岡山県側は駅から接続する乗合タクシーの導入やバスの時刻変更などが提案されたとのことですが、バスの接続などは「なぜ今頃?(=もっと早くできたのではないか)」と不思議に思うものです。
そして芸備線の存廃問題は新見や庄原方面の問題であることは確かなのですが、美作地方の姫新線や因美線もすでに「人ごとではない」状態に瀕していることも忘れてはいけません。
今日は岡山県内の芸備線と因美線の駅の1日あたりの乗車人員について、平成元年度と平成30年度の比較したものを紹介します。(出典は岡山県統計年報)
坂根 H元 普通 5 定期 9 H30 普通 0 定期 2
市岡 H元 普通17 定期 30 H 30普通 1 定期 7
矢神 H元 普通20 定期 49 H 30普通 0 定期 9
野馳 H元 普通40 定期 74 H 30普通 2 定期22
高野 H元 普通31 定期 75 H30普通 2 定期31
美作滝尾 H元 普通33 定期175 H30普通 2 定期28
三浦 H元 普通19 定期103 H30普通 3 定期11
美作加茂 H元 普通87 定期188 H30普通 8 定期56
知和 H元 普通 9 定期 24 H30普通 0 定期 4
美作河井 H元 普通15 定期 58 H30普通 0 定期11
いずれも30年間で大幅に利用者が減りました。今回は紹介していない姫新線や津山線でも同様の傾向は見られますが、大きなウエイトを占めていた定期利用の大幅減が響いています。

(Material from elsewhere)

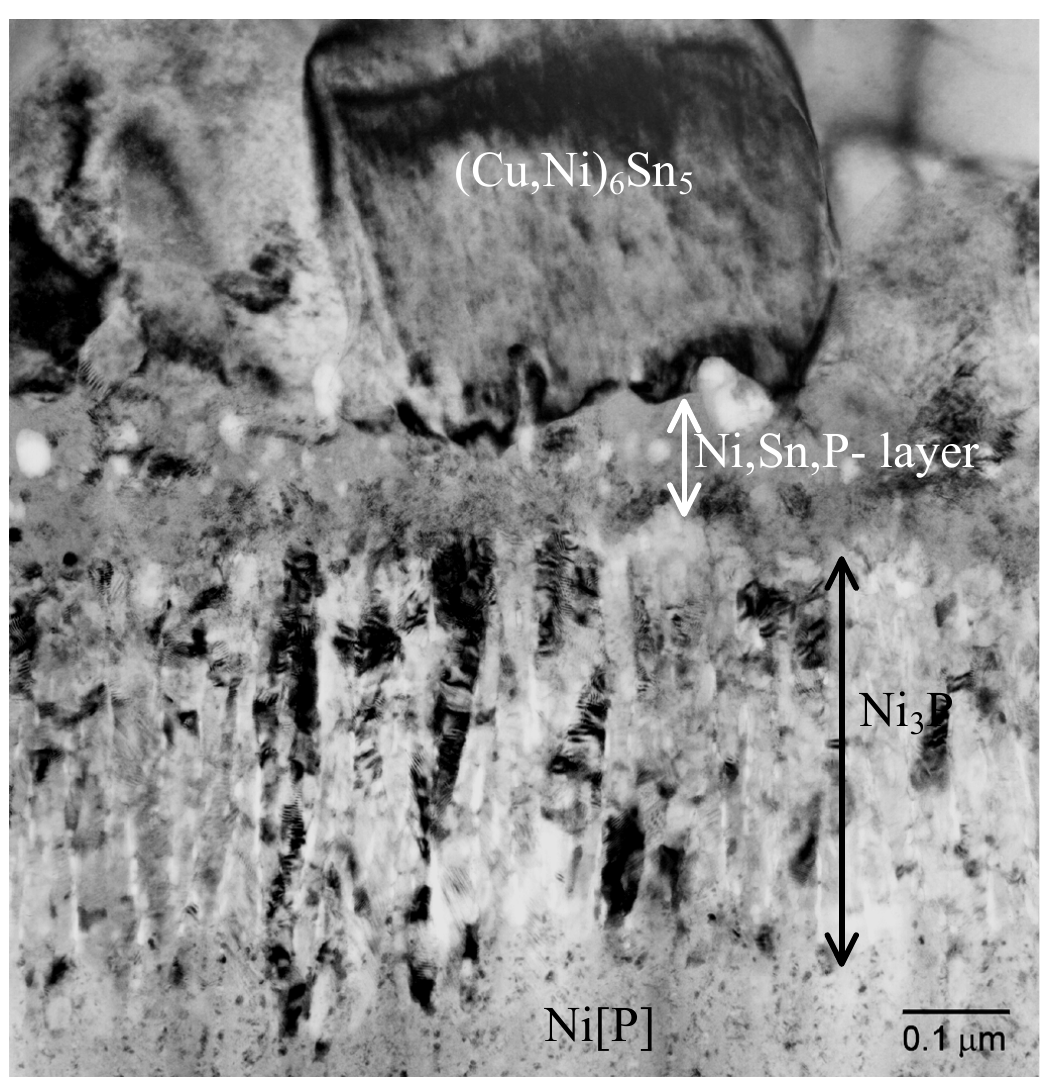
Figure 7. Bright field image from the reaction zone in the sample that has been annealed at 170 °C for 64 hours after the assembly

これは沿線の特に若い世代の人口が減少していることを如実に示しています。ちなみに平成元年はいわゆる団塊ジュニア世代が高校生の時代でした。過疎化は進行していても学生の人口はそれなりにいたのです。
普通利用(乗車券を購入しての利用客)は芸備線だけでなく、因美線の鳥取との県境区間でも1日平均が1人に満たない駅が発生しています。秘境駅の木造駅舎で鉄道マニアには有名な知和、貴重な転車台が現存する美作河井です。
因美線の凋落の要因は、智頭急行の開通(1994)による津山線との直通運転の廃止や津山ー智頭間の減便が考えられます。多少時期がズレますが、1991年当時は、美作加茂駅に急行「砂丘」が上下10本全便停車していました。こうしたサービスがなくなれば当然利用者もいなくなります。
利用者が減れば当然、鉄道の本数は減りますし、鉄道の本数が減れば今まで利用していた人も利用しなくなります。この負の連鎖を断ち切らない限り、それほど遅くない時期に因美線も芸備線と同じように廃止も視野に入れた協議が始まるのではないでしょうか。
因美線が芸備線と同じような形でJRと協議する場合は、岡山県、鳥取県、津山市、智頭町の4者で沿線自治体協議会を作ることになるはずです。
高野から美作河合まで、H30現在でも1日141人の定期利用者がいることも決して無視できません。
存続を求めるのであれば、今のうちにあらゆる手を打つ必要があると思います。